How to Get Your Ex Boyfriend Back

So you have realized that you made a mistake, (or he did), and now you’re wondering how to get your ex boyfriend back. Well, who made the mistake is quite irrelevant right?  Not really. If you want your relationship to work this time, you will have to think about the problems that ruined it.  The reason why it was over is the key to getting him back into your life.

Sometimes it takes losing someone to realize how much he means to you. “Don’t it always seem to go that you don’t know what you’ve got till it’s gone” (Joni Mitchell, “Big Yellow Taxi”). And we believe in what Joni says. Maybe you were angry and said some things that you shouldn’t have said?  It would be great if you could just hit rewind like in an Adam Sandler movie and go back; but, being able to maintain a long term relationship means being able to cope when things go wrong.

We are all humans and if you are spending a lot of time with a guy, eventually you are going to start being yourself in all your glorious humanness. You are going to start saying the wrong things, break his favorite cup or sneeze in his soup.  If he can’t get over you being “human” he’s not worth the trouble. But if you were the one who made a big mistake – then you will to have to do the repair work.

How to Get Your Boyfriend Back

Honesty is the best policy, but it can be moderated just a bit.  If you have made a mess, here is what you could do.  You could add that the only reason you made a mess was that you cared so much about your relationship that you couldn’t think straight.

Now some people use SMS, email or Facebook as appropriate mediums for break up and make up.  If you subscribe to this idea, you need to read the first paragraph again.  Communication about important things needs to be face to face, in person, no computer or phone involved.  Your sincerity and body language cannot be seen unless you are in the same room (webcams don’t count).  Be brave.  After all, if this is the guy that you want to spend your life with, you should really prefer being in the same room, shouldn’t you?

Now in the situation where your ex has initiated the break up you need to firstly ask yourself why you want to be in a relationship with someone who has crushed you like a bug.  Maybe he has misunderstood something you said or did.  Maybe he believed a rumor that wasn’t true.

Maybe – if he really cared about you – he would have found out what the truth was before breaking up with you. Think about what chasing him around says about you and how you feel about yourself.

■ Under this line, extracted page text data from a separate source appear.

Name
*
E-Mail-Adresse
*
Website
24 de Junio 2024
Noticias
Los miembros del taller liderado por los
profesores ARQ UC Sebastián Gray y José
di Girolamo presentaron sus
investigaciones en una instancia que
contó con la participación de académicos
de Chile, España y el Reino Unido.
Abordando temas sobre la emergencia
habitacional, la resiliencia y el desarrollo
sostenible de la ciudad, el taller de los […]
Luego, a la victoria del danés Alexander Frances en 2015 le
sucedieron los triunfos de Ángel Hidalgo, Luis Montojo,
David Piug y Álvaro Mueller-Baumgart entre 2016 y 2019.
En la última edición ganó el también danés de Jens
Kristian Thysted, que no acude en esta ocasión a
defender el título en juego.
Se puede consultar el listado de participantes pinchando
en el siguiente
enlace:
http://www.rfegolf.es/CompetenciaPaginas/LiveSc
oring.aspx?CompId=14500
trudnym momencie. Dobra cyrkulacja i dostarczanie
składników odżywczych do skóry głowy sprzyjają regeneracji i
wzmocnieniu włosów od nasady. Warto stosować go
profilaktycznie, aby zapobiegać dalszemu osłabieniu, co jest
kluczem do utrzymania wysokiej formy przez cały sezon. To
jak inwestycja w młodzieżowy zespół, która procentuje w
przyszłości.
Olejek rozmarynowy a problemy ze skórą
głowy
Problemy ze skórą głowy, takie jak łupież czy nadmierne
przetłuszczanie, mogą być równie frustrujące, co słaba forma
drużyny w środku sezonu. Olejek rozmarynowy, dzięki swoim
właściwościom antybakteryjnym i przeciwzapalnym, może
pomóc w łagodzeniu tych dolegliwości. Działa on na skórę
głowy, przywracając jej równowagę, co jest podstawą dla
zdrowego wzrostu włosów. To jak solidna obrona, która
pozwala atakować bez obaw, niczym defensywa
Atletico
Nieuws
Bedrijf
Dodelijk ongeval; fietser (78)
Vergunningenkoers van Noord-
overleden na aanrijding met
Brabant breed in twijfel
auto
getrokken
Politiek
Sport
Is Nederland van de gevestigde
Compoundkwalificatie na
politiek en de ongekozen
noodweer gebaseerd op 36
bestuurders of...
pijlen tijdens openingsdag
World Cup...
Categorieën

You might try the old “make him jealous by going out with someone else” trick.  What does hurting another person suggest about you?  You might go with the idea that living well is the best revenge. You could set about showing your ex that you are doing so well that he begs you to take him back.  In these scenarios you might get your man back, but have you healed the cause of your original breakup? Once the honeymoon is over, he’ll head out again.

Think about putting yourself first.  If he has left you, cry, scream, get angry and then move on.  You deserve to be in a good relationship.